Shrew, a small predatory mammal of the family Soricidae. There are about 250 species. Some animals that are not members of the family Soricidae are also called shrews, but are not discussed here.

ShrewsShrews are among the smallest mammals.

Shrews have long, narrow bodies; thin tails; and heads with long, pointed snouts. The smallest shrew—as well as the smallest mammal in the world—is Savi's pygmy shrew, which is about 2 1/2 inches (6.4 cm) long, including a 1-inch (2.5-cm) tail, and weighs 1/14 ounce (2 g). One of the largest shrews is the African giant shrew, which is about 9 1/2 inches (24 cm) long, including a 4-inch (10-cm) tail. It weighs about 2 ounces (57 g). Shrews have tiny eyes and ears, which are often concealed by fur. They have poor vision. The fur is short, thick, and very soft, and is usually gray or brown.

Shrews are found around the world in temperate and tropical areas except in Australia. There are more than 40 species in North America; one of the most common is the short-tailed shrew. Most shrews are land animals, but several species are aquatic. Aquatic shrews have stiff hairs on the feet that trap air bubbles, allowing the animal to run on the surface of the water. The Tibetan water shrew is the only shrew with webbed feet. Shrews live mostly in moist areas such as swamps and bogs, and on the moist, leaf-covered floors of deciduous forests. They hide under vegetative covering, logs, or large rocks, or in underground burrows.

The shrew is a fast-moving, excitable animal that uses up so much energy that it must eat day and night in order to keep alive. It eats two or three times its own weight in food each day—mostly insects, mice, and other small animals. Some shrews have poisonous saliva that paralyzes their prey. Shrews have a pair of scent glands on their hind legs; the glands secrete an acrid, musky odor that repels predators.

Shrews have a maximum life span of about two years. They reach maturity when they are about a year old. In the tropics, shrews breed throughout the year; in temperate climates the breeding season is usually from March to November. As many as four litters are born a year, with from two to 10 young in a litter.

Why Do Shrews Have Short Lives?

Most small animals such as shrews have short life spans. Some scientists think the reason is that such animals need so much food. Burning all this food for energy may put too much stress on the bodies of the animals.

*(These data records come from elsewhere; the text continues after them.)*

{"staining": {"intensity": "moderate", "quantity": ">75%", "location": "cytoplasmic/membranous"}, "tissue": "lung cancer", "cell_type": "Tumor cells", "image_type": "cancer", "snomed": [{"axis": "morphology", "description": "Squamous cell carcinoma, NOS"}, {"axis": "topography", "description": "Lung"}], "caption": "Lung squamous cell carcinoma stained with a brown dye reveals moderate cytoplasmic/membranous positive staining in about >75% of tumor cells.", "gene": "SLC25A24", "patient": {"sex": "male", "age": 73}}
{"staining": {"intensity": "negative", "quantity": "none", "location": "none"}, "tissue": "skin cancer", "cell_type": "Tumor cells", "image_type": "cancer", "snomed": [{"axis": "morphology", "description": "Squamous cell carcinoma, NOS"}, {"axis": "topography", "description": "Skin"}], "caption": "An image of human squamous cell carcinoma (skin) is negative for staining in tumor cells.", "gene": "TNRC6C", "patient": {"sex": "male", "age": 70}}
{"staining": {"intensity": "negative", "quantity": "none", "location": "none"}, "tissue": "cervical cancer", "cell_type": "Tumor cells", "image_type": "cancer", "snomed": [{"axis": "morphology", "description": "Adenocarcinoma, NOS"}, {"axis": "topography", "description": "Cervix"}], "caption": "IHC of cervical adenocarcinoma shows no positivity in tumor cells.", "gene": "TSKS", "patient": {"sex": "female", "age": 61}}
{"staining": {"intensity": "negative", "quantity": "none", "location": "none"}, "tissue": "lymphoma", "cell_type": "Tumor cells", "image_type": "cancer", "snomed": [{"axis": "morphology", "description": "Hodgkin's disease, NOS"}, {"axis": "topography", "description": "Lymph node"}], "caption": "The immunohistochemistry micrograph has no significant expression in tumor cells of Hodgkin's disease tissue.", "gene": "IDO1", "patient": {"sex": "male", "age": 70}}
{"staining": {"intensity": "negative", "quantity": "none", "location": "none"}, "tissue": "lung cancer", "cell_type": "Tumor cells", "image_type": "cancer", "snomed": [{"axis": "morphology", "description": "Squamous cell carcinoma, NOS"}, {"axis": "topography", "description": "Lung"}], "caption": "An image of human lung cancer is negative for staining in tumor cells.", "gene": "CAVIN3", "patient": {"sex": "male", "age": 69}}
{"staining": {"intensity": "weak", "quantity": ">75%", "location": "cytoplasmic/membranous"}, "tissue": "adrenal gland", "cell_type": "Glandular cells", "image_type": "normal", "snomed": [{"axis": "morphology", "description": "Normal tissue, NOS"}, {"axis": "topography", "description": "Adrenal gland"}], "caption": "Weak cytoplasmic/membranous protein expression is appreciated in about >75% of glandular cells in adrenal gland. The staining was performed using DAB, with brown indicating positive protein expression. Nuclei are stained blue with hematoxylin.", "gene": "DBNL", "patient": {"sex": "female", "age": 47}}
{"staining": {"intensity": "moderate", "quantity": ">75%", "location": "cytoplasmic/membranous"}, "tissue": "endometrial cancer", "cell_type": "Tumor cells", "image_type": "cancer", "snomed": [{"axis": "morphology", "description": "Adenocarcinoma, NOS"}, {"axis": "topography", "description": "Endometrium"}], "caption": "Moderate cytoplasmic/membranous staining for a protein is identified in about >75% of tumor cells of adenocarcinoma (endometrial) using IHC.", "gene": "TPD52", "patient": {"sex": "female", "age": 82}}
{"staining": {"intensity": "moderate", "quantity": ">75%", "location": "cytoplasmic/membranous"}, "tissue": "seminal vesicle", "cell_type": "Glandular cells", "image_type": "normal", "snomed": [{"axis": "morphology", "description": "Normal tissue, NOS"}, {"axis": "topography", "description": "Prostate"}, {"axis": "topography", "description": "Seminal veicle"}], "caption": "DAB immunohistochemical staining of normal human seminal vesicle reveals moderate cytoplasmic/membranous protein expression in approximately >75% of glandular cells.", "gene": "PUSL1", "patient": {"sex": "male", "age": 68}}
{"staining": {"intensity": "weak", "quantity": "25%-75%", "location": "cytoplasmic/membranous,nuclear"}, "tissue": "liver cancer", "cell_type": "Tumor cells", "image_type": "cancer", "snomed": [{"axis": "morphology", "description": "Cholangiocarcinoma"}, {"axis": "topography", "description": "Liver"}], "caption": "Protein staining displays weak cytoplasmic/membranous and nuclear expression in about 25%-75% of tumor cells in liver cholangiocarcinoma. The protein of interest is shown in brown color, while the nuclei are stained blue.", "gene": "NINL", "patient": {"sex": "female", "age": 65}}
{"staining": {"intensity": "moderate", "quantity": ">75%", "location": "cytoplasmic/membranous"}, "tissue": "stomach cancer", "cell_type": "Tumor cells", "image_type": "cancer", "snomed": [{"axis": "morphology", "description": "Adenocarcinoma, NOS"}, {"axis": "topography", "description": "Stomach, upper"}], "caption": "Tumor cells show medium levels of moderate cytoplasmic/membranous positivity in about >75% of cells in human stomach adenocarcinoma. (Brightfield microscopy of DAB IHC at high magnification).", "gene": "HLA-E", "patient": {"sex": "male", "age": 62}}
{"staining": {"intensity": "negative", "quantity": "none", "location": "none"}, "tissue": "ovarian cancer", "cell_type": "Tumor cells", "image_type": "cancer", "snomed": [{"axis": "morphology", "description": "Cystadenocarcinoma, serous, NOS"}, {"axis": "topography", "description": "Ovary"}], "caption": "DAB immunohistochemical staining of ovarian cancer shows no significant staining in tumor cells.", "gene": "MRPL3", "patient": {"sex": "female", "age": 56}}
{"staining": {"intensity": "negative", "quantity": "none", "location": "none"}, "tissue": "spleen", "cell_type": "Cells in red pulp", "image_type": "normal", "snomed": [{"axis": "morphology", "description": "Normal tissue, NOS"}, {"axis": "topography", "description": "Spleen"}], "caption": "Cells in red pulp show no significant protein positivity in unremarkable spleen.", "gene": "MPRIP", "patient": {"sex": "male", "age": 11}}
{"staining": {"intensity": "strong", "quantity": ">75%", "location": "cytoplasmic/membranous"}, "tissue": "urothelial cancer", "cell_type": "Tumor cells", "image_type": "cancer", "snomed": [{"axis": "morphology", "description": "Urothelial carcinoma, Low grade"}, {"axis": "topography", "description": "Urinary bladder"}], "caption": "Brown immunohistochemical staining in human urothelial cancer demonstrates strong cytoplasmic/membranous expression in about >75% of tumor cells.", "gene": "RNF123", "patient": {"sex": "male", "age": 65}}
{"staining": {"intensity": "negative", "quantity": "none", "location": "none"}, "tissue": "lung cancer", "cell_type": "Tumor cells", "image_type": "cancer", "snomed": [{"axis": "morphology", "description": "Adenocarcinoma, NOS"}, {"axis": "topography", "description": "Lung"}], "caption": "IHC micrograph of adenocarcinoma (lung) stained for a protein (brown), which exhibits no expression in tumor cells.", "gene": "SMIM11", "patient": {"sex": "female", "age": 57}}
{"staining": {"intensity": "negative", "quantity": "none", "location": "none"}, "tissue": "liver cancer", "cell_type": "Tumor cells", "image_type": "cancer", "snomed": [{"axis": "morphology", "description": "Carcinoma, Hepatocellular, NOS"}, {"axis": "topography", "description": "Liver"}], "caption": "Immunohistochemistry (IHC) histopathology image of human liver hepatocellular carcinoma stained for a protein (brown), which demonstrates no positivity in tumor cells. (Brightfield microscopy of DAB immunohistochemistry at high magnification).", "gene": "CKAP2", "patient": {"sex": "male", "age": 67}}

Shrews that live in captivity live only one or two years. Shrews in the wild face many more dangers that can shorten their lives even further. Animals such as owls, foxes, and weasels prey on them. Shrews also can be killed by parasites or diseases. Sometimes a loud noise such as thunder can scare a shrew to death.

What Are Some of the Smallest Mammals?

Shrews are among the smallest mammals. The pygmy shrew is the smallest mammal in North America. This shrew usually measures less than 3 inches (7.5 centimeters) from its nose to the tip of its tail. It weighs around 0.12 ounce (3.4 grams). That is less than a small coin weighs. Another shrew that size is Savi’s pygmy shrew. It is the smallest mammal in Europe.

Newborn shrews are often smaller than a coffee bean. They also are blind and hairless, and they are completely dependent on their mothers.

Which Shrew Has the Strongest Backbone?

The armored shrew of Africa is one of the largest and strongest shrews. It is also called the hero shrew for a good reason.

The structure of the armored shrew’s backbone is one-of-a-kind among mammals and other vertebrates (VUR tuh brihts), or animals with backbones.

Mammals have backbones made up of interlocking bones called vertebrae. But an armored shrew’s vertebrae interlock more than any other mammal’s do. The strength of this reinforced backbone is truly amazing. It has been reported that an armored shrew can support the weight of an adult human being atop its body.

The shrew family, Soricidae, is in the order Insectivora. Most species belong to the genus Sorex or the genus Crocidura, which includes the African giant shrew, C. flavescens. Savi's pygmy shrew is Suncus etruscus; the short-tailed shrew, Blarina brevicauda; the Tibetan water shrew, Nectogale elegans.